Go to the DAVID web site and choose Start Analysis from the top menu. In Step 1, choose your probe id text file to upload. For Step 2, use the default, "Affymetrix_3prime_ivt_id." For Step 3, click Gene List, then submit. Click Functional Annotation Chart from the presented tool list (you may explore others as well), and then on the next screen, verify that the Background is Homo sapiens (if not, choose Background from the menu at the left and ensure that it is). You can also expand the annotation categories and see what the options are. Finally, click the Functional Annotation Chart button and look at the resulting output file.

Include in your writeup a description of what you found, and what you learned about the original experiment. How does your analysis relate to what, if anything, the original authors describe learning from the data set (in either the associated publication, or the GEO series description)?

6. Submit your results

In Gradescope, upload your writeup with all the information listed above, the file containing the list of differentially expressed qualifiers, and the two data files for genepattern.


Details for part b)

The file you will use for converting probe set IDs from the arrays used in this study (HG-U133_2.0 arrays) is here.

This file is tab-delimited. The first column is the name of the probe set ID. The second is the gene symbol, or a number of gene symbols separated by the sequence " /// ". The third is a description of the gene.

Write a script that first reads in all the probe set IDs from your list of differentially expressed genes. Create a dictionary called "desired." The keys of this dictionary should be probe set IDs from your list; the values should all be 1. (So this is a dictionary that has a probe set ID as a key only if it is on your list of differentially expressed genes.)

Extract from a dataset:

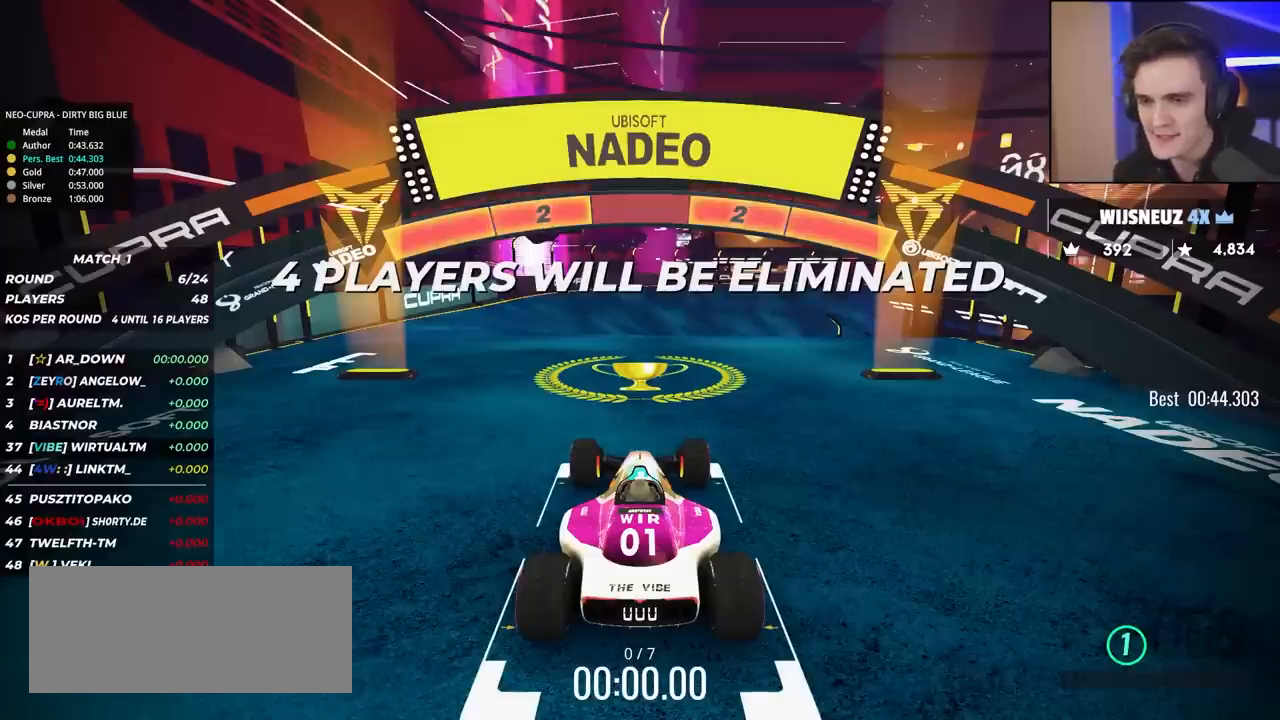
{"keys": ["up"], "events": []}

Now read the HG-U133_Plus_2.annot.txt file, line by line. When you read a line, assign the probe set ID to one variable (with a suitable name) and the gene symbol to another. If that probe set ID is in the "desired" dict, print the value of the gene symbol corresponding to that probe set ID to an output file. After reading the entire file, you should have all the desired gene symbols, although some of them will not yet be usable because they include multiple symbols separated by "///", and others are blanks (denoted "---" in the file).

Next, revise your code to split up the gene symbol string by the sequence " /// " and print out only the first part. Finally, if the gene symbol is "---", don't print anything for that probe set ID.

The resulting output file should contain exactly and only the gene symbols corresponding to the differentially expressed genes in your data set.

Now upload this list to the Gene Ontology enrichment tool. Compare the annotation you found in this part of the project to that in part a. What similarities or differences are there?

Please upload the following files to Gradescope:

  1. Your Python script
  2. The file you used as input to your Python script
  3. A paragraph summarizing your findings in the GO enrichment tool and explaining how the output of your script relates to what you saw in the functional enrichment analysis of the gene list in part a.